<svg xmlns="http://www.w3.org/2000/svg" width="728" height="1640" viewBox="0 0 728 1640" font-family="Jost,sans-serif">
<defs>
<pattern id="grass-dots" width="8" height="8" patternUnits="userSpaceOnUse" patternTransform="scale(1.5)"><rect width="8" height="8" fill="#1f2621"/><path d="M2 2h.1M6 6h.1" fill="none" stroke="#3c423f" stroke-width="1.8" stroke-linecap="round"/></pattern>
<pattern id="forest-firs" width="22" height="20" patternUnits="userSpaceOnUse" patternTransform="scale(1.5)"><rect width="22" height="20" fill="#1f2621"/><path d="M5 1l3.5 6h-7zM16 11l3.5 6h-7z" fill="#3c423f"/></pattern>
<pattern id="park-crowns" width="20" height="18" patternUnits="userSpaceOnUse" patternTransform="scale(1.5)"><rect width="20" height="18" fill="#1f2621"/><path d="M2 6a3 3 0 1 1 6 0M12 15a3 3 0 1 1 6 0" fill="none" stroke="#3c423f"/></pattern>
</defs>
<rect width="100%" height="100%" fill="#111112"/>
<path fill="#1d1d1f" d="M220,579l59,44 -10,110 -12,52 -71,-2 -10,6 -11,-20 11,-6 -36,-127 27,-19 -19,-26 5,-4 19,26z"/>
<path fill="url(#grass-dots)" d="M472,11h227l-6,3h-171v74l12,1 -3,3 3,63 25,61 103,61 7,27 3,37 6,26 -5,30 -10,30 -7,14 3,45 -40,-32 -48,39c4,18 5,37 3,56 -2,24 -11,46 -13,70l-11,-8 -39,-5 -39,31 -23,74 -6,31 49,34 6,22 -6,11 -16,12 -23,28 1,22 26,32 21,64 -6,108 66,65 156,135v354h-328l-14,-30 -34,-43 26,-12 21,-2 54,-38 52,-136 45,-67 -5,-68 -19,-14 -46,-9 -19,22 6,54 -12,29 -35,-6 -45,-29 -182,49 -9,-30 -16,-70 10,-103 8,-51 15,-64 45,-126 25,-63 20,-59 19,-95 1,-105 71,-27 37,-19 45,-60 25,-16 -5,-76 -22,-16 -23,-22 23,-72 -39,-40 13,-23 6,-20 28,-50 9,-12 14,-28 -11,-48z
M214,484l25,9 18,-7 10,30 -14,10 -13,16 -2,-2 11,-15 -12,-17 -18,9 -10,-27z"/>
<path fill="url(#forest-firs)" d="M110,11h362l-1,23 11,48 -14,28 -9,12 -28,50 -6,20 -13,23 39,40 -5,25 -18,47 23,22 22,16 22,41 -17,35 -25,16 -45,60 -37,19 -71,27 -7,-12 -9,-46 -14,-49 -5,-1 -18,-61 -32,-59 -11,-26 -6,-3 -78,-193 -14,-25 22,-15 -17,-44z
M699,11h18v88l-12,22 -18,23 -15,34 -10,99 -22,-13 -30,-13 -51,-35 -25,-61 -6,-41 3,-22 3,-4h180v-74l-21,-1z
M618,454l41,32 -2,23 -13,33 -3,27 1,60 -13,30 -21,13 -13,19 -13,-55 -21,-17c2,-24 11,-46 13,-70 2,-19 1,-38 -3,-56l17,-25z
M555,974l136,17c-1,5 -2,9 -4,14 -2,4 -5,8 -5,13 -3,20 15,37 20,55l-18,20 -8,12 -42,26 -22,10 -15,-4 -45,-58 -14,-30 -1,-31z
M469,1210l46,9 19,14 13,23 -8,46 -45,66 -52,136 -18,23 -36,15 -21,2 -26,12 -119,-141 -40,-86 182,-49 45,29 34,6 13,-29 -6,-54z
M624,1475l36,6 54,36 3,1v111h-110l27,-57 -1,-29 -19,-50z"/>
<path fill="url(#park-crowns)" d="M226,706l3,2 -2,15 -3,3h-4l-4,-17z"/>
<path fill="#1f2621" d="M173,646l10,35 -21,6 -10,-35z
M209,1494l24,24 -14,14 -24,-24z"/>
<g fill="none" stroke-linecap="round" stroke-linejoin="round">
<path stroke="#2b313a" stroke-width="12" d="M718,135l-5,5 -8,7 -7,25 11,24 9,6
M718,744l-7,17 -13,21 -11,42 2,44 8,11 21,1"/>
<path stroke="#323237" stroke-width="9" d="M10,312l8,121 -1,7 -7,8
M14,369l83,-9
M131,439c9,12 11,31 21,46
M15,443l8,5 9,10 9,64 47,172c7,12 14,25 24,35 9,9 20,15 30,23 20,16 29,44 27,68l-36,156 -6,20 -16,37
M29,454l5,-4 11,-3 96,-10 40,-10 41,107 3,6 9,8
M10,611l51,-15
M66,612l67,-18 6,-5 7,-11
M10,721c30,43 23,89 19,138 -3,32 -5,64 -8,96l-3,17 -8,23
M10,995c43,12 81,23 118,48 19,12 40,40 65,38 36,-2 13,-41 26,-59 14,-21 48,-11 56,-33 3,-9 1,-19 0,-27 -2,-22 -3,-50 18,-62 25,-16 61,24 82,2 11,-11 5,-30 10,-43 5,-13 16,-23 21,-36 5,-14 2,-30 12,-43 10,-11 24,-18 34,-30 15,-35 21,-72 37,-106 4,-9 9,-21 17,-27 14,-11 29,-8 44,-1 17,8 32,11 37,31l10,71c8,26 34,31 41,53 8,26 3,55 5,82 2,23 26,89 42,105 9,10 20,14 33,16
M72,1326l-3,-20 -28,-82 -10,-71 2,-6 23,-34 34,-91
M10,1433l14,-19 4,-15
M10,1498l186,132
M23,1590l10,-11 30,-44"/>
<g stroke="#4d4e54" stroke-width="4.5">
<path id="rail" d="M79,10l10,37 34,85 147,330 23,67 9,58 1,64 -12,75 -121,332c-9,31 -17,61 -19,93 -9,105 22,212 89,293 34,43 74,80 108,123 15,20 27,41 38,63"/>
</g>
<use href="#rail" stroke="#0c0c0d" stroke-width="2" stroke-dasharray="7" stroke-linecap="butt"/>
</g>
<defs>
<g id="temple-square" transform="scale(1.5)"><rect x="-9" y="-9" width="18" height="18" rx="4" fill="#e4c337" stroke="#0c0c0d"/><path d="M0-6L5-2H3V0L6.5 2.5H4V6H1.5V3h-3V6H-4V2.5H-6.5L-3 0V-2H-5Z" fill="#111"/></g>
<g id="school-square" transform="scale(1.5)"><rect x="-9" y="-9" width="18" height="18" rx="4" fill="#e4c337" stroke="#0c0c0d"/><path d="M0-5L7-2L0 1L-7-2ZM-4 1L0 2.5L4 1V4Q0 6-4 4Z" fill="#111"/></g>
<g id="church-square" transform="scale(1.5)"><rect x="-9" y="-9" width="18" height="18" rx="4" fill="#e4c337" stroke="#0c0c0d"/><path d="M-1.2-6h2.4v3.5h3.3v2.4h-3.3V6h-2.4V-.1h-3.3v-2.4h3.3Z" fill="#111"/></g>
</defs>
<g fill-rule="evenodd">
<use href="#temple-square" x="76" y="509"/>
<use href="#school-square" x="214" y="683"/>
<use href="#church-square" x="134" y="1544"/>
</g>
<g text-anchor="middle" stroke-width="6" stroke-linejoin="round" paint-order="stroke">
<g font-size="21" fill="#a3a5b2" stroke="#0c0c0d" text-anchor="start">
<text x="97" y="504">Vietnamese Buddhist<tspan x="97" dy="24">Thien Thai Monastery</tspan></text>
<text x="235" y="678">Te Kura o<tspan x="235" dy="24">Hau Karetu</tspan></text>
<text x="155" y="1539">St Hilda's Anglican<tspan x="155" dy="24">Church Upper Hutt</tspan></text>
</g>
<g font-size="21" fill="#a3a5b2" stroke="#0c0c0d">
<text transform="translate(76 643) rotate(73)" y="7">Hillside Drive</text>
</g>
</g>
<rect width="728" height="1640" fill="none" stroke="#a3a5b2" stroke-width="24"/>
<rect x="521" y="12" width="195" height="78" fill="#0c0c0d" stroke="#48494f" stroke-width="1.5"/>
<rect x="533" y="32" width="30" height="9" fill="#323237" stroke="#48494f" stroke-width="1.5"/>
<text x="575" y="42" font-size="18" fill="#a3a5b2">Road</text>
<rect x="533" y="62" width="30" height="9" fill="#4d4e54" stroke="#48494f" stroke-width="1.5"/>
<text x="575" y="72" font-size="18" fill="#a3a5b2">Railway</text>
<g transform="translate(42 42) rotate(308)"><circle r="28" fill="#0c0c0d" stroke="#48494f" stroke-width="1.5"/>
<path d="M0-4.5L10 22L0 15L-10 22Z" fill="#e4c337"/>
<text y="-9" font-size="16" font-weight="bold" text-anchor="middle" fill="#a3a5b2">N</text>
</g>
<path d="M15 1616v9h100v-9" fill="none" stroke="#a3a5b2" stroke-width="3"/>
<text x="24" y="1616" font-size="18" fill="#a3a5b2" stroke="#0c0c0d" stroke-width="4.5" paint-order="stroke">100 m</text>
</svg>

...

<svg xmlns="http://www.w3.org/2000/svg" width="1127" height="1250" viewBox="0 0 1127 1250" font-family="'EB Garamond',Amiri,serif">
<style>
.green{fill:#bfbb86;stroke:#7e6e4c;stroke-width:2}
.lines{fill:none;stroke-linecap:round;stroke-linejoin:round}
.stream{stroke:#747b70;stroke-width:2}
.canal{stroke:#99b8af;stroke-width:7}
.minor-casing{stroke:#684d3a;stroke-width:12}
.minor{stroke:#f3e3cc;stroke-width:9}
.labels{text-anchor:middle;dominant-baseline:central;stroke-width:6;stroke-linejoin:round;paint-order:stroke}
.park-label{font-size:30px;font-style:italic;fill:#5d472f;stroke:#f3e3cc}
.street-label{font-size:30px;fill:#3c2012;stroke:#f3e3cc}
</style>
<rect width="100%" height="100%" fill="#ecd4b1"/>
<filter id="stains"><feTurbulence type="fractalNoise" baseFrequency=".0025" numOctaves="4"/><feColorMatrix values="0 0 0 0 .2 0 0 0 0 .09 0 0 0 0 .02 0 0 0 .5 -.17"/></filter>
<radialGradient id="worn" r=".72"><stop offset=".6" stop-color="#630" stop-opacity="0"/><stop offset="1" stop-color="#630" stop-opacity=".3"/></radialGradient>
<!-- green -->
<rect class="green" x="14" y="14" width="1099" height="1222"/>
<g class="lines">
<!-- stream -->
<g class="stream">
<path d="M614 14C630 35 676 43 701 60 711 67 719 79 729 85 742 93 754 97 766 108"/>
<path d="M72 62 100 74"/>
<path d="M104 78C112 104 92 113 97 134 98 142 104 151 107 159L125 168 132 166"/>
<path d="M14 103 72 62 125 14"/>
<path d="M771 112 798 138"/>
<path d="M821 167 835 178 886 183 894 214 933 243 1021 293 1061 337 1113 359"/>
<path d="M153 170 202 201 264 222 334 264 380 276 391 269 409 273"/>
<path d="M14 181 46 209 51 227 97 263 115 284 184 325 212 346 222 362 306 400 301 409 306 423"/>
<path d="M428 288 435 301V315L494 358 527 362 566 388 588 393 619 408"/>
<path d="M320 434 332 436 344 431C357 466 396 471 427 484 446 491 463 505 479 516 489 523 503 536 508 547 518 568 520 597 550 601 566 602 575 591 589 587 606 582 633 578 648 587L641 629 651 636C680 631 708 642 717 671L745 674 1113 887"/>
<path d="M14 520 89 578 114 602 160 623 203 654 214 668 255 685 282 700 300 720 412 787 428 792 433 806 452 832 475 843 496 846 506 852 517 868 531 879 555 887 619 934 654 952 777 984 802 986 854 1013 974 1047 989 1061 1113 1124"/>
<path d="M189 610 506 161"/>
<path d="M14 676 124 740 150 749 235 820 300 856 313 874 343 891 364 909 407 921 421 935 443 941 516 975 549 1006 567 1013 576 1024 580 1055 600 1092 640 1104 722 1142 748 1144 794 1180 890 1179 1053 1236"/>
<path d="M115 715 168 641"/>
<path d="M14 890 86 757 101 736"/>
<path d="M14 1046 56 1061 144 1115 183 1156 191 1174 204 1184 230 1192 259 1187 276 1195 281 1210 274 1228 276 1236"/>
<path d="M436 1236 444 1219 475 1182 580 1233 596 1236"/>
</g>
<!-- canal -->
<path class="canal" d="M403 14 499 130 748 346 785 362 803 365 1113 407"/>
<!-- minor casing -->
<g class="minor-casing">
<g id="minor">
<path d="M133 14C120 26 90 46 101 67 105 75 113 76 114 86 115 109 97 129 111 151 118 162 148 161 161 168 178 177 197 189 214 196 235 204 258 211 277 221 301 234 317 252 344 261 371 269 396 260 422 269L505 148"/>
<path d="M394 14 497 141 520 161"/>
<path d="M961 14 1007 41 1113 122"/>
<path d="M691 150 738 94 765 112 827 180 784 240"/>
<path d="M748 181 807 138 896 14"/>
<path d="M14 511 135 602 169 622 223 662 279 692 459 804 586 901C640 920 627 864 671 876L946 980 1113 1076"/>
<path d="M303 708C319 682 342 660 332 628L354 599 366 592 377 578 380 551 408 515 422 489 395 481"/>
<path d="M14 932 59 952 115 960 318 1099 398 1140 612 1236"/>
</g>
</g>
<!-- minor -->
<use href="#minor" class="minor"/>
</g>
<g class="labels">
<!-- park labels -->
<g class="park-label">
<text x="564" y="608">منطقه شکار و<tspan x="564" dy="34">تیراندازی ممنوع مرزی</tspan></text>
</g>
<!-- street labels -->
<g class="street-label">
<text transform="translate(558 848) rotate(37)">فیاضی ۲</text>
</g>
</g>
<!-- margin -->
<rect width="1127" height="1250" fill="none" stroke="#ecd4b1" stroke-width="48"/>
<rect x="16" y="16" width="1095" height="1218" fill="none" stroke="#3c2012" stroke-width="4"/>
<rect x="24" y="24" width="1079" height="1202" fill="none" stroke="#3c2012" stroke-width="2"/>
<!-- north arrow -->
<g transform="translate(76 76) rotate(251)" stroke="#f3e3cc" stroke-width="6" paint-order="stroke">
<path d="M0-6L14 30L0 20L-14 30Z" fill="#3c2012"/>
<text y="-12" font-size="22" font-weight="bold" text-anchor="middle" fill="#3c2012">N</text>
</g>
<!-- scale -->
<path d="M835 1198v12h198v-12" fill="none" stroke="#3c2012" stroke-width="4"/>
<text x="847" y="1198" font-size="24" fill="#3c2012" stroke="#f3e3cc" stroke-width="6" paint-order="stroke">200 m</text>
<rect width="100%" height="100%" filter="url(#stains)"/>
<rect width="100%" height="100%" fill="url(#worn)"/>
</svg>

---

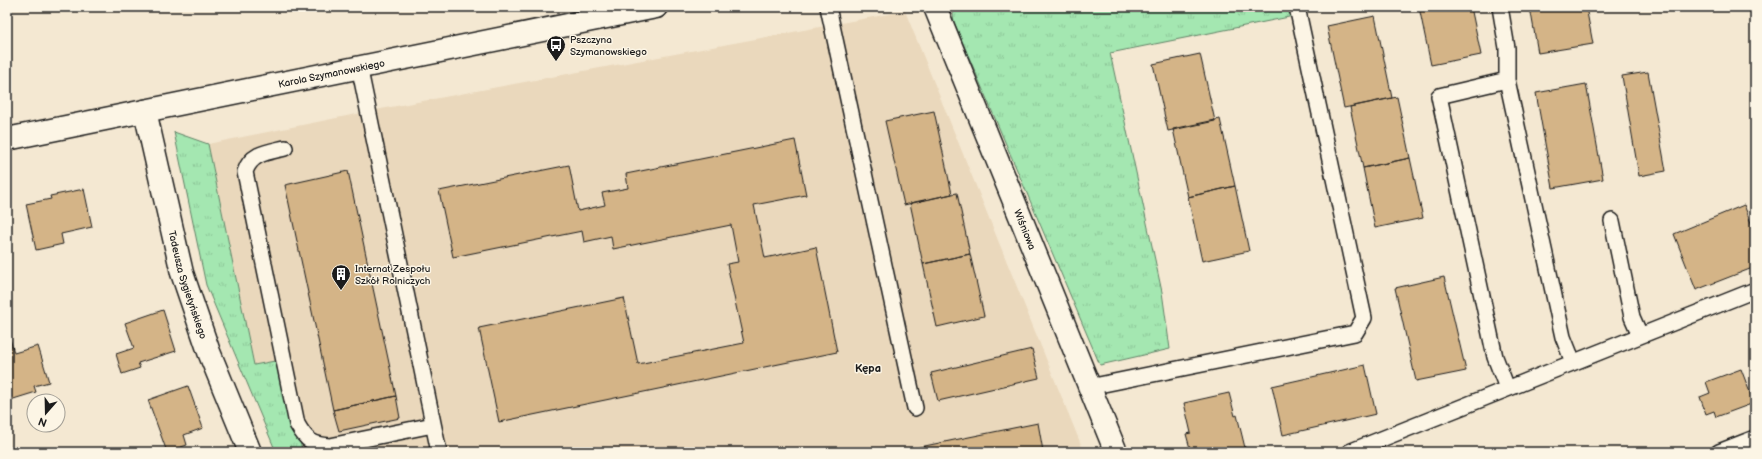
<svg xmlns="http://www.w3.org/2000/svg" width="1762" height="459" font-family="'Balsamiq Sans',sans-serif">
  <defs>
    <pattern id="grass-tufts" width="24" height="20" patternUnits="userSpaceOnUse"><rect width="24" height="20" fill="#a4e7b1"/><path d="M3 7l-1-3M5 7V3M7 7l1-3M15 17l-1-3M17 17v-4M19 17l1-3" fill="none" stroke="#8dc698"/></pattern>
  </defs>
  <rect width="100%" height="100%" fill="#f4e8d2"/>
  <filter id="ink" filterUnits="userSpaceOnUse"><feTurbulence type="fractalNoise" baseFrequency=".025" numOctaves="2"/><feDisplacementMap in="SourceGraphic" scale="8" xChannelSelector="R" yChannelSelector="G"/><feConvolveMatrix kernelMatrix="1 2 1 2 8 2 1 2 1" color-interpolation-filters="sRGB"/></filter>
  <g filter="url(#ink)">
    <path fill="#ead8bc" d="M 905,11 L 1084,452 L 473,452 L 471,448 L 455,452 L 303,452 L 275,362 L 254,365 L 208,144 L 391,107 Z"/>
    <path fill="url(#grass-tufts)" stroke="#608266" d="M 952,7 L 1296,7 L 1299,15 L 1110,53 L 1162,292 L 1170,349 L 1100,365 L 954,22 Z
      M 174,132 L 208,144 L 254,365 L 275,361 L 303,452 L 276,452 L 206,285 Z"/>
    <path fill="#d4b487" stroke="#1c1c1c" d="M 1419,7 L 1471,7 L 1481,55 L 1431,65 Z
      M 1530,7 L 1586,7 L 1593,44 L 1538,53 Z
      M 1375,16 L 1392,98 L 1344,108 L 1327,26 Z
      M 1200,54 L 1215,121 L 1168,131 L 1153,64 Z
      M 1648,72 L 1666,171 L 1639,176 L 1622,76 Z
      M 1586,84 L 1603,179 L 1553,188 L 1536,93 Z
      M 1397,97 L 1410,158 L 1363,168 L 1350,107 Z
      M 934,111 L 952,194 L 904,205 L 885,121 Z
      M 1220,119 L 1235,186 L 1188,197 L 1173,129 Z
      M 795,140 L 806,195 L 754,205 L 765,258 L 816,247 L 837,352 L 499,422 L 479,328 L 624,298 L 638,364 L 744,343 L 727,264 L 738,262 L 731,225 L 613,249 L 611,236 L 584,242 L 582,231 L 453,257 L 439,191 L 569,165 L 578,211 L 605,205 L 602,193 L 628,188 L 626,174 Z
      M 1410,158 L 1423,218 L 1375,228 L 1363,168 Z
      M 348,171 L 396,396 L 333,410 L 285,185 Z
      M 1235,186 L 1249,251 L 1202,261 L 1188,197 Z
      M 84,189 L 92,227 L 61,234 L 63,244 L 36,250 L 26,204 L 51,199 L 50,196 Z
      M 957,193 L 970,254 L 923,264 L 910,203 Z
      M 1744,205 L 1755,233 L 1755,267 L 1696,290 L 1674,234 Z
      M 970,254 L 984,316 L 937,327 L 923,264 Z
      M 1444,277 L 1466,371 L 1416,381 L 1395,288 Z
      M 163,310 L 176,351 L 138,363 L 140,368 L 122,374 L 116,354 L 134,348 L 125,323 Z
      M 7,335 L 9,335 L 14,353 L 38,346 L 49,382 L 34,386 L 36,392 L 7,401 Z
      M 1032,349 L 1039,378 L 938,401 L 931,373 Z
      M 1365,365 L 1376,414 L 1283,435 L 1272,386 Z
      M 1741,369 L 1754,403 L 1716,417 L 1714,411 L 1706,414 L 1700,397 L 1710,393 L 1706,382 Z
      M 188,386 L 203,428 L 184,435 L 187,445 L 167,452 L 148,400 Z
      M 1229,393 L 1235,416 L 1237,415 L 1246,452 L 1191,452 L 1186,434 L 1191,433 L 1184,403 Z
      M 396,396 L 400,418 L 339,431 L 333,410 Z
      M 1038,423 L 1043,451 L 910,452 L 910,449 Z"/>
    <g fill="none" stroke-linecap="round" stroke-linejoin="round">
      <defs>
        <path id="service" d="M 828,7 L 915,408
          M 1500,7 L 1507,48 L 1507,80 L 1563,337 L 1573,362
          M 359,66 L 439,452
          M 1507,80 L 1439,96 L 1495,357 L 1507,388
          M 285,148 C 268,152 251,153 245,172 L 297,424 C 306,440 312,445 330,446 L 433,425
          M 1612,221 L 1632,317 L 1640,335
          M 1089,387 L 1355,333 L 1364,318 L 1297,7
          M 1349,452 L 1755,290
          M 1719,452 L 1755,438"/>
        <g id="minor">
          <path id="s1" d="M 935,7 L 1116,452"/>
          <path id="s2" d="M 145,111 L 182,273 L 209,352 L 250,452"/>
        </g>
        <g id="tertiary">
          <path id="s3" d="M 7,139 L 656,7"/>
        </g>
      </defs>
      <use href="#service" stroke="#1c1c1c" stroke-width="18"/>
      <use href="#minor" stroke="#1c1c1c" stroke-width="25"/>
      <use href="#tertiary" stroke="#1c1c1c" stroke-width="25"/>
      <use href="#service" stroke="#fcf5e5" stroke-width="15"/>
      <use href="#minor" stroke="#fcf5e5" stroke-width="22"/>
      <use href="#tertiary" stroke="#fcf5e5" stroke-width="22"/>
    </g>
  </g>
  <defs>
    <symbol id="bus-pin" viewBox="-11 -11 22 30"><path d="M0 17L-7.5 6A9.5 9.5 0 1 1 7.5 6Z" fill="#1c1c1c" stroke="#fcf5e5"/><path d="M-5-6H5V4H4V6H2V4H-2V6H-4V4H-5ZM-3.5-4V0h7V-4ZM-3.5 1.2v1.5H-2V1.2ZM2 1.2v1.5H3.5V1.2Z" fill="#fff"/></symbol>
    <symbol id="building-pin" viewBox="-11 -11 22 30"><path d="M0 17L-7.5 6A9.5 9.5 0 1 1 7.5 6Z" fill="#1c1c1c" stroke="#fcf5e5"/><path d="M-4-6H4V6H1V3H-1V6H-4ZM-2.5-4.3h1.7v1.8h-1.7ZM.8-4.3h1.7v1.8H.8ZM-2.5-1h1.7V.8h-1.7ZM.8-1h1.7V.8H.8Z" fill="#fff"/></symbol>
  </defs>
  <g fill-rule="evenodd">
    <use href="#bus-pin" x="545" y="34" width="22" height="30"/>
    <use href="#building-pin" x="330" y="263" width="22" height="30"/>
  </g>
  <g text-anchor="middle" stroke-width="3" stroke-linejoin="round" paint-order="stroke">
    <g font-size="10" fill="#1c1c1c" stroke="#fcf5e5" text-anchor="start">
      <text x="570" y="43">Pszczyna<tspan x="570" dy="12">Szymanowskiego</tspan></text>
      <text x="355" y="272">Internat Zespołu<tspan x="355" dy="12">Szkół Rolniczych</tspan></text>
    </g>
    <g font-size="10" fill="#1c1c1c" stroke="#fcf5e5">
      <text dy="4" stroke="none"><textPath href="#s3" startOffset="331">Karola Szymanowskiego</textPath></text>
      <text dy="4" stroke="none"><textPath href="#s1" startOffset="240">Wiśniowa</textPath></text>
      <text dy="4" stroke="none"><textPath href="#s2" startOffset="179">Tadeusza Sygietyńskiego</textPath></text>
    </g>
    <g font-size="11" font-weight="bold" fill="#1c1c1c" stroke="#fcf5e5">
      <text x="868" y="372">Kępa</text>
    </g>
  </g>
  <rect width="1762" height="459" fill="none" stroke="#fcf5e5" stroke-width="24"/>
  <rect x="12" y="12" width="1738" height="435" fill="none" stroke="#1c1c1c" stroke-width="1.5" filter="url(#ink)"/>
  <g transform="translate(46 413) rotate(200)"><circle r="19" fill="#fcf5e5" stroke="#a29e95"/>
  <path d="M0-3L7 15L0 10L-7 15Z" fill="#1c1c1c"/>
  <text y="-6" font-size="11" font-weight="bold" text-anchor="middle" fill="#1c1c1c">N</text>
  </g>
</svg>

#### Problem details
If the word "rule" is on a line above, return that line.

#### Output below
<g fill-rule="evenodd">
  <g fill-rule="evenodd">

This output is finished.